Racialized Capitalism?

Round table
Mai 30, 2022 18:00 - 20:00
Humboldt Universität zu Berlin, Audimax II (Hörsaalzelt) Philippstr. 13/ Luisenstraße 56

Welche Rolle spielt Rassismus für die Analyse kapitalisitischer Gesellschaften? Sind kapitalistische Gesellschaften notwendigerweise rassistisch? Robin Celikates disktutierte mit Manuela Bojadžijev, Nancy Fraser und Bafta Sarbo.

Thema

In seinem Klassiker „Black Marxism“ von 1983 verwendete Cedric J. Robinson den Begriff „racial capitalism“, um deutlich zu machen, dass der industrielle Kapitalismus als historische Tatsache auf der Grundlage von Kolonialismus und Sklaverei aufgebaut wurde und dass die kapitalistische Akkumulation weiterhin vermittels rassistischer Differenzierung und Hierarchisierung funktioniert. In den letzten Jahren hat der Begriff „racial capitalism“ nicht nur anhaltende theoretische Aufmerksamkeit auf sich gezogen, sondern ist auch zu einem wichtigen Bezugspunkt sozialer Bewegungen, wie der Black Lives Matter-Bewegung, geworden. Es ist unschwer zu erkennen, warum: Rassistische Zuschreibungen (ähnlich wie Geschlecht) strukturieren, wer Zugang zu Arbeitsplätzen, Löhnen, Wohnraum, Krediten, grenzüberschreitender Mobilität und anderen sozialen Gütern hat. Anderseits sind Austerität, Polizeigewalt, Inhaftierung, Umwelt- und Gesundheitsrisiken in grundlegender Weise rassistisch geprägt.

In dieser Diskussionsrunde haben wir einige der zentralen Fragen erörtert, die die Hinwendung zum Term des „racial capitalism“ aufwirft: Wenn der Kapitalismus notwendigerweise rassistisch ist, was macht ihn dann so? Wenn „race“ und Geschlecht nicht zufällig, sondern konstitutiv für den Kapitalismus sind, wie kann dann das Verhältnis zwischen Klasse, „race“ und Geschlecht so konzeptualisiert werden, dass auch ihre Neuausrichtung in der aktuellen Konstellation nachvollzogen werden kann? Wenn „race“ im Rahmen von „racial capitalism“ nicht in erster Linie eine Identität, sondern eine Machtstruktur ist, wie wirkt sich dies auf unsere Analyse sowohl des Kapitalismus als auch der Bewegungen aus, die gegen Unterdrückung und Ausbeutung kämpfen? Und wenn das universelle Proletariat nicht länger als revolutionäres Subjekt dienen kann, wie sieht dann der Horizont für antikapitalistische Kämpfe und Formen der Solidarität heute aus?

 

Gäste

Manuela Bojadžijev ist Professorin am Institut für Europäische Ethnologie und Co-Leiterin der Abteilung »Soziale Netzwerke und kulturelle Lebensstile« des Berliner Instituts für empirische Integrations- und Migrationsforschung (BIM) der Humboldt Universität zu Berlin. Sie ist an zahlreichen Forschungsprojekten rund um die Themen Arbeit, Migration und Digitalisierung beteiligt. Zuletzt erschien von ihr die Monographie „Die windige Internationale: Rassismus und Kämpfe der Migration“.

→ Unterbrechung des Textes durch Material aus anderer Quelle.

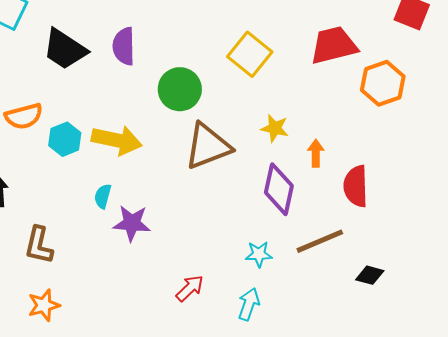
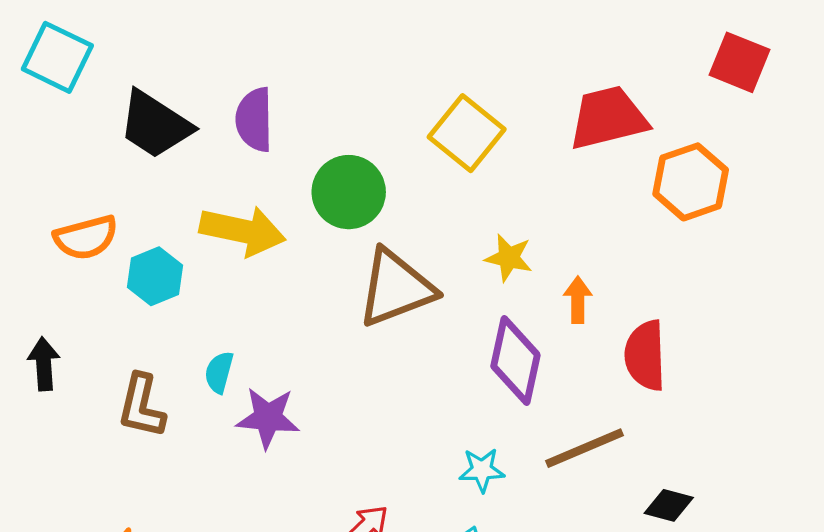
yellow arrow: (117, 140) -> (243, 231), moved
brown L-shape: (39, 245) -> (142, 406), moved

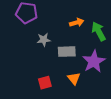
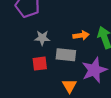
orange arrow: (77, 23) -> (81, 35), moved
red square: (45, 83) -> (40, 64), moved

Nancy Fraser ist Henry und Louise A. Loeb Professorin für Philosophie und Sozialwissenschaften an der New School for Social Resarch. Sie arbeitet zu Sozialphilosophie und politischer Theorie. Ihr Schwerpunkt liegt auf der Kritik des Kapitalismus, den sie im weitesten Sinne nicht als Wirtschaftssystem, sondern als institutionalisierte Gesellschaftsordnung begreift, die vielfältige Formen der Unterdrückung und Krisentendenzen in sich birgt. Derzeit bereitet sie ein neues Buch vor: Cannibal Capitalism. How Our System Is Devouring Democracy, Care, and the Planet and What We Can Do About It (erscheint vorraussichtlich im Herbst 2022).

Bafta Sarbo studiert Sozialwissenschaften und beschäftigt sich mit dem Verhältnis von Marxismus und Antirassismus. Sie hat zahlreiche Artikel veröffentlicht, unter anderem in der Zeitung „analyse&kritik“, der Zeitung „OXI“ und „Jungle World“. Sie ist politisch aktiv im Vorstand der Initiative „Schwarze Menschen in Deutschland“, wo sie sich mit Racial Profiling, Migrationspolitik und Rassismus in Deutschland beschäftigt.